As the finish line looms in what has been a very long race, FERMA’s head of EU affairs, Charles Low, considers the captive market impact of the Solvency II agreement reached by the European Parliament and Council.

On 14 December 2023, the Council of the EU and the European Parliament reached an agreement on the amendments to be made to the Solvency II directive, the EU’s primary prudential rules for the (re)insurance industry

This marks a significant development in the long-running efforts of FERMA and the wider risk management community to bring about amendments to the directive that will deliver greater proportionality for captive insurance companies.

Regulation Option 2

The introduction of Article 29a creates a “small and non-complex” undertaking – broadly, an undertaking that, due to its nature, scale, and complexity is deemed as posing less risk to the system.

If a captive meets the criteria outlined in the Article it can ’benefit’ from proportionality measures such as reduced reporting frequencies and simplified governance requirements.

There is also a derogation from the Article that would see captives qualify if they have, e.g., no compulsory third-party liability insurance in the undertaking and that all insureds are either legal entities of the group, or natural persons covered under group policies.

IMPORTANCE FOR RISK MANAGERS

For those qualifying as a “small and non-complex” undertaking, risk managers will be faced with less onerous demands with respect to their compliance requirements.

This should heighten the appeal of the captive insurance structure as the company will essentially be easier to run, while encouraging others to broaden the use of existing captives.

Article 29(a) will also create a defined process to secure small and non-complex status. Undertakings will have to demonstrate with supporting evidence that they comply with the criteria in the Article directly to their National Competent Authority (NCA).

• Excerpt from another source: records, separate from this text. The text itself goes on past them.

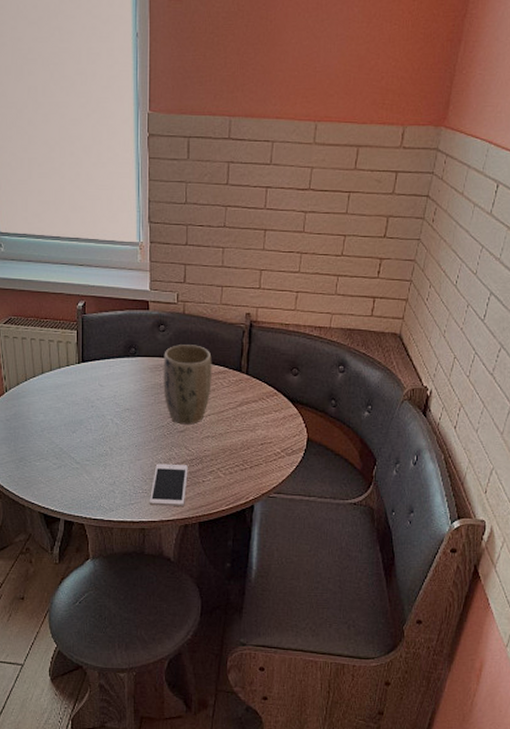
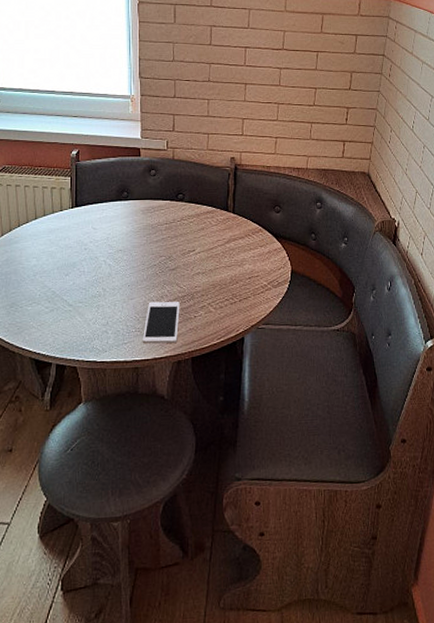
plant pot: present [163,345,212,425] -> none [155,187,201,263]

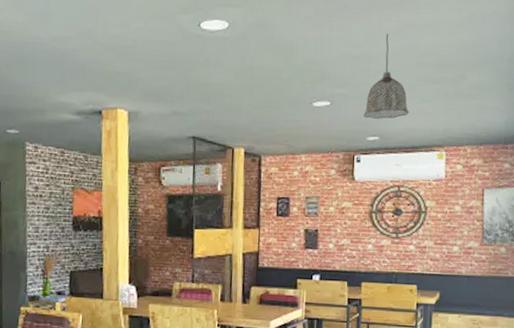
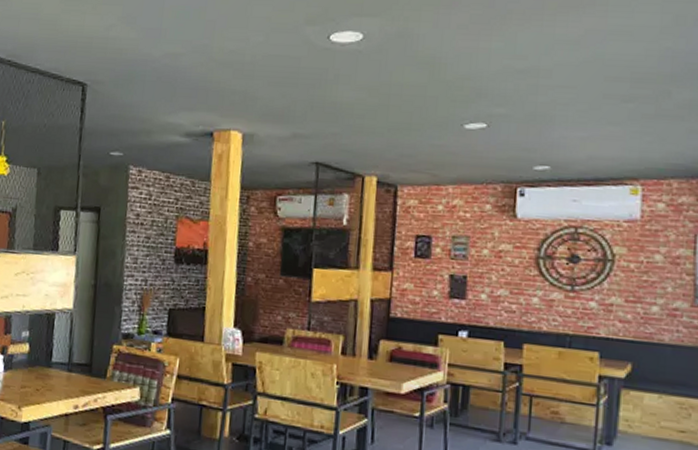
pendant lamp: present [364,33,409,119] -> none [530,42,592,145]

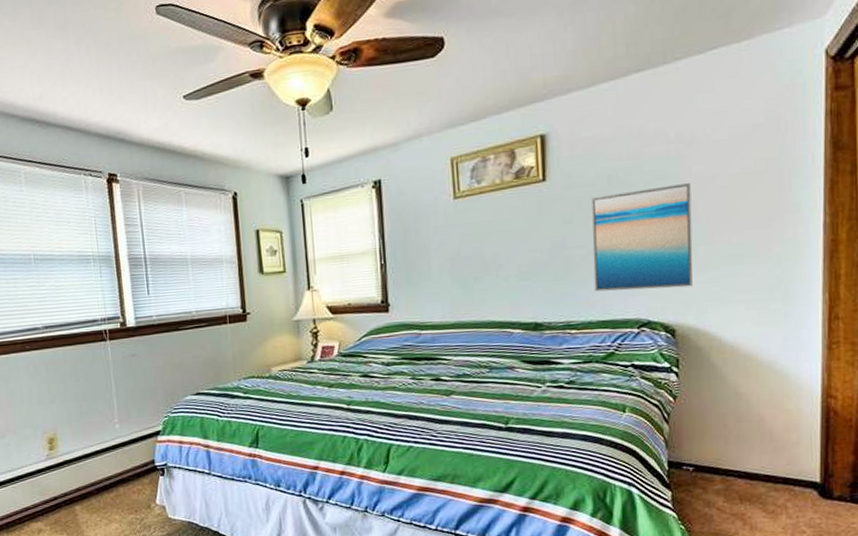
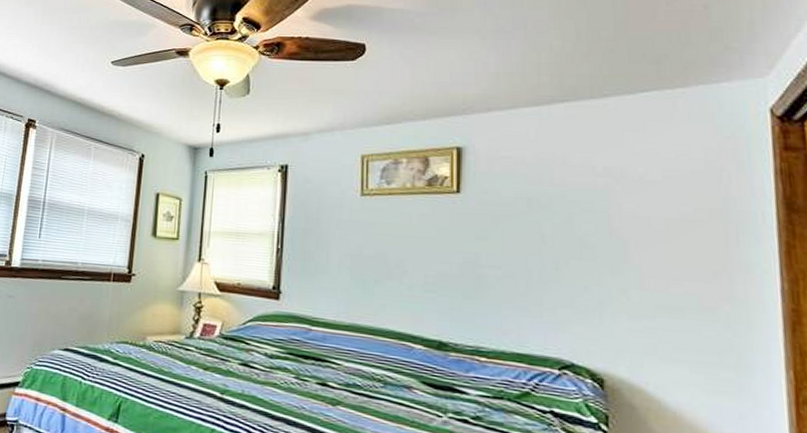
wall art: present [592,182,693,292] -> none [508,218,625,334]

This of course means the NCA may still decide the undertaking does not qualify. Unfortunately, automatic qualification is not included in the revised Directive, so the onus is very much on the captive owner to prove they qualify.

As a result of Article 29(a), there could be a knock-on effect on NCAs in terms of sensitivity to or understanding of captives, which may provide some assistance to risk managers considering reshoring captives.

WHAT’S NEXT?

This process has been a lengthy one. Since 2018, FERMA has been presenting to the European Insurance and Occupational Pensions Authority (EIOPA) and outlining the divergences in approaches to proportionality – a key principle of Solvency II - across EU Member States.

The finishing line is in sight, but there is still a final sprint ahead. This will involve the formal approval procedure by the EU Member States’ representatives and the European Parliament, expected in late April, which will effectively rubber stamp the amends.

Once adopted, the amended rulings would come into force at least 18 months from that date – the time allowed for transposition into national law.

This creates a window for the market to familiarise itself with the amended text and its implications. FERMA’s Captives Committee will now focus on providing risk managers with full guidance on these changes.

FERMA will also be vigilant on the ’Level 2 activity’ relating to the implementation and technical standards, which will be driven by EIOPA.

We must continue to work with our risk associations’ members to ensure the national roll-out of Solvency II will truly embed the principle of proportionality.